You are viewing a plain text version of this content. The canonical link for it is here.
Posted to user@spark.apache.org by java8964 <ja...@hotmail.com> on 2015/08/25 22:41:07 UTC

SparkSQL problem with IBM BigInsight V3

Hi, On our production environment, we have a unique problems related to Spark SQL, and I wonder if anyone can give me some idea what is the best way to handle this.
Our production Hadoop cluster is IBM BigInsight Version 3, which comes with Hadoop 2.2.0 and Hive 0.12.
Right now, we build spark 1.3.1 ourselves and point to the above versions during the build.
Now, here is the problem related to Spark SQL that it cannot query partitioned Hive tables. It has no problem to query non-partitioned Hive tables in Spark SQL.

**PROBLEMS TO WORK ON:**
(a) List every software product the Spark SQL mailing list post names together with a version number, giving each with its version.
(b) Answer these questions from the Spark SQL mailing list post:
(i) On what date was the post sent?
(ii) Which kind of Hive tables can Spark SQL not query?
(iii) What is the poster's production Hadoop cluster?
(c) Carry on the Spark SQL mailing list post from the point where it stops.

Stored dataset items:

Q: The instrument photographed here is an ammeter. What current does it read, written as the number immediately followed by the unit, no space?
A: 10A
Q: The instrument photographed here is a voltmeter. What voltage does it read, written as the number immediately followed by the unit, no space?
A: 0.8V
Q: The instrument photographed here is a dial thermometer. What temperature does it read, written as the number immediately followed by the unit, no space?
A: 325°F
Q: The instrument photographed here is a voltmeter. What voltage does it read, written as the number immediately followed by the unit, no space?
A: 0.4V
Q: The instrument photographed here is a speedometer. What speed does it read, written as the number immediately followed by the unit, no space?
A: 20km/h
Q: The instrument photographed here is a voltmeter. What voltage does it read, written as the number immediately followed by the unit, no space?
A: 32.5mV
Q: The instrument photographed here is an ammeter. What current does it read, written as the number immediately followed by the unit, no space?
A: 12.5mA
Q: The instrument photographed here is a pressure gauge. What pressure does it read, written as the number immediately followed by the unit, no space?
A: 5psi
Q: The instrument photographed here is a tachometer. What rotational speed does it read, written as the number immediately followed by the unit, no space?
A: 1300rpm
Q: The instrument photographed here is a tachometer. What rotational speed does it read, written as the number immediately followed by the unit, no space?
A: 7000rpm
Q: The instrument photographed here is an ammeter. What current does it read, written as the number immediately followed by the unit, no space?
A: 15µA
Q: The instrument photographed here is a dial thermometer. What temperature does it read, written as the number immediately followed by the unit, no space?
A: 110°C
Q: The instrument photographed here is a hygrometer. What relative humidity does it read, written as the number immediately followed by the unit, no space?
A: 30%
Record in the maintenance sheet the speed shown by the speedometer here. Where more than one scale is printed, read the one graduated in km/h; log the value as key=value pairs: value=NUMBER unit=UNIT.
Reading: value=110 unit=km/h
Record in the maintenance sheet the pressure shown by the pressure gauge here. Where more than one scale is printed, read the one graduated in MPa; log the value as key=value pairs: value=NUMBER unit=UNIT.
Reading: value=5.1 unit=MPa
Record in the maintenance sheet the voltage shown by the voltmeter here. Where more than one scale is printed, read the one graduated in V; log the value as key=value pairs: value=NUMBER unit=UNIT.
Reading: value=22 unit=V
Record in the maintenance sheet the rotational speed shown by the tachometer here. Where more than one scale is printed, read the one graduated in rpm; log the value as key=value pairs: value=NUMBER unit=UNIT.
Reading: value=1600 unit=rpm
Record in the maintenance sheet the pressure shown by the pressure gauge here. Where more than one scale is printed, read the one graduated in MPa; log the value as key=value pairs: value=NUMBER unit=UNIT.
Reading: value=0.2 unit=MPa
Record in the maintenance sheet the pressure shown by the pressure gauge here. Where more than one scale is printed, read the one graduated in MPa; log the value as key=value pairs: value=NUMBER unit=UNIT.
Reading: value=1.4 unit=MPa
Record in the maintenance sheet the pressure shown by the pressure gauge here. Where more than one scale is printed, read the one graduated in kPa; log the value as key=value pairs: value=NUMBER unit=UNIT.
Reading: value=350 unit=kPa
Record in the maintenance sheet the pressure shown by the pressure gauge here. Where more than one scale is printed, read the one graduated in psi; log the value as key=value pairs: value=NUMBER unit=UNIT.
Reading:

**RESULTS:**
(a)
IBM BigInsight Version 3
Hadoop 2.2.0
Hive 0.12
Spark 1.3.1

(b)
(i) 2015/08/25
(ii) Partitioned Hive tables
(iii) IBM BigInsight Version 3

(c)
The error in the Spark SQL for querying partitioned Hive tables like following:
javax.jdo.JDODataStoreException: Error executing SQL query "select PARTITIONS.PART_ID from PARTITIONS  inner join TBLS on PARTITIONS.TBL_ID = TBLS.TBL_ID   inner join DBS on TBLS.DB_ID = DBS.DB_ID  where TBLS.TBL_NAME = ? and DBS.NAME = ?".	at org.datanucleus.api.jdo.NucleusJDOHelper.getJDOExceptionForNucleusException(NucleusJDOHelper.java:451)	at org.datanucleus.api.jdo.JDOQuery.executeWithArray(JDOQuery.java:321)        ...............NestedThrowablesStackTrace:com.ibm.db2.jcc.am.SqlSyntaxErrorException: DB2 SQL Error: SQLCODE=-204, SQLSTATE=42704, SQLERRMC=CATALOG.PARTITIONS, DRIVER=4.17.36
The Hive metadata of BigInsight V3 is stored in DB2 (Don't ask me why, as it is from IBM), and the above error from DB2 simple means "Table NOT FOUND".If I change the above query like following:
select PARTITIONS.PART_ID from HIVE.PARTITIONS as PARTITIONS inner join HIVE.TBLS as TBLS  on PARTITIONS.TBL_ID = TBLS.TBL_ID   inner join HIVE.DBS as DBS on TBLS.DB_ID = DBS.DB_ID  where TBLS.TBL_NAME = ? and DBS.NAME = ?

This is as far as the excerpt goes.